▶ _PASSAGE_
Summary judgment is appropriate when there is no genuine issue as t o any material fact and the
moving party is entitled to judgment as a matter of law. See FED. R. CIV. P. 56(c). We review a
district court’s denial of summary judgment de novo, viewing the evidence in the light most favorable
to the nonmovant. See Smith v. Brenoettsy, 158 F.3d 908, 911 (5th Cir. 1998). Where, as here, a
defendant moves for summary judgment based on a defense for which he or she would have the
burden at trial, he or she must “establish each element of that defense as a matter of law.” Crescent
Towing & Salvage Co., Inc. v. M/V Anax, 40 F.3d 741, 744 (5th Cir. 1994) (citing Celotex Corp. v.
Catrett, 477 U.S. 317, 322-23, 106 S. Ct. 2548, 2552-53, 91 L. Ed. 2d 265 (1986)).

▶ _RAW DATA_
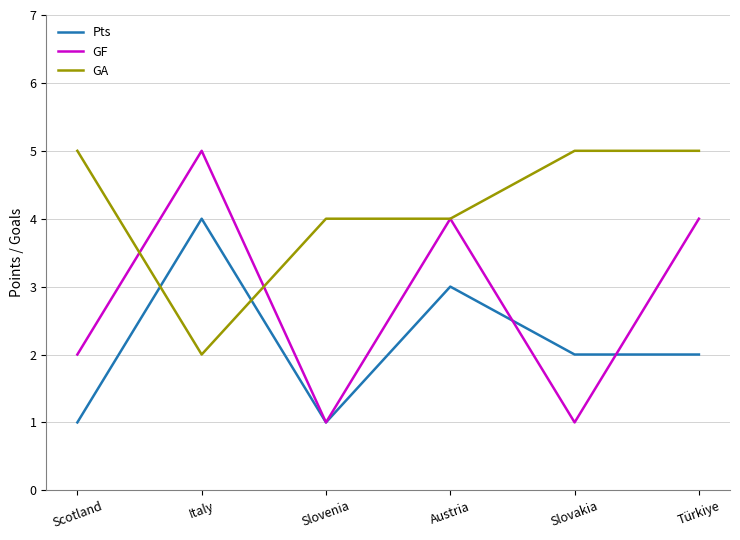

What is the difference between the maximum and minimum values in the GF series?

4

▶ _PROBLEM SET_
a - Say whether the summary judgment passage agrees with each statement that follows, giving yes or no and quoting the deciding words from the passage. (i) A district court's denial of summary judgment is reviewed de novo. (ii) The evidence is viewed in the light most favorable to the moving party. (iii) A defendant seeking summary judgment on a defense it would bear the burden of proving at trial must establish each element of that defense as a matter of law.
b - Please write the next part of the summary judgment passage, starting after its final sentence.

▶ _RESPONSES TO THE EXERCISE_
a -
(i) Yes: "We review a district court’s denial of summary judgment de novo"
(ii) No: "viewing the evidence in the light most favorable to the nonmovant"
(iii) Yes: "establish each element of that defense as a matter of law"

b -
Allied argues that it is absolutely immune under Texas law from any suit based on its
communications with the NTSB. It claims immunity on the grounds that (1) the NTSB investigation
was a quasi-judicial proceeding, (2) communications made during the NTSB investigation were
preliminary to other quasi-judicial or judicial proceedings, and (3) communications made to the NTSB
were connected to legislative proceedings. Shanks responds that the immunities provided by Texas
law do not apply to communications made during NTSB investigations. Shanks also argues that a
party to an NTSB investigation is precluded from claiming immunity in connection with litigation
arising from that investigation.6
6
Shanks makes t wo additional arguments that are not properly before us. First, Shanks’s
brief devotes four sentences to the argument that federal law preempts the state law immunities on
which Allied relies. This claim was raised for the first time on appeal, and we shall not address it.
See Quenzer v. United States (In re Quenzer), 19 F.3d 163, 165 (5th Cir. 1993) (“Typically, we will
not consider on appeal matters not presented to the trial court.”).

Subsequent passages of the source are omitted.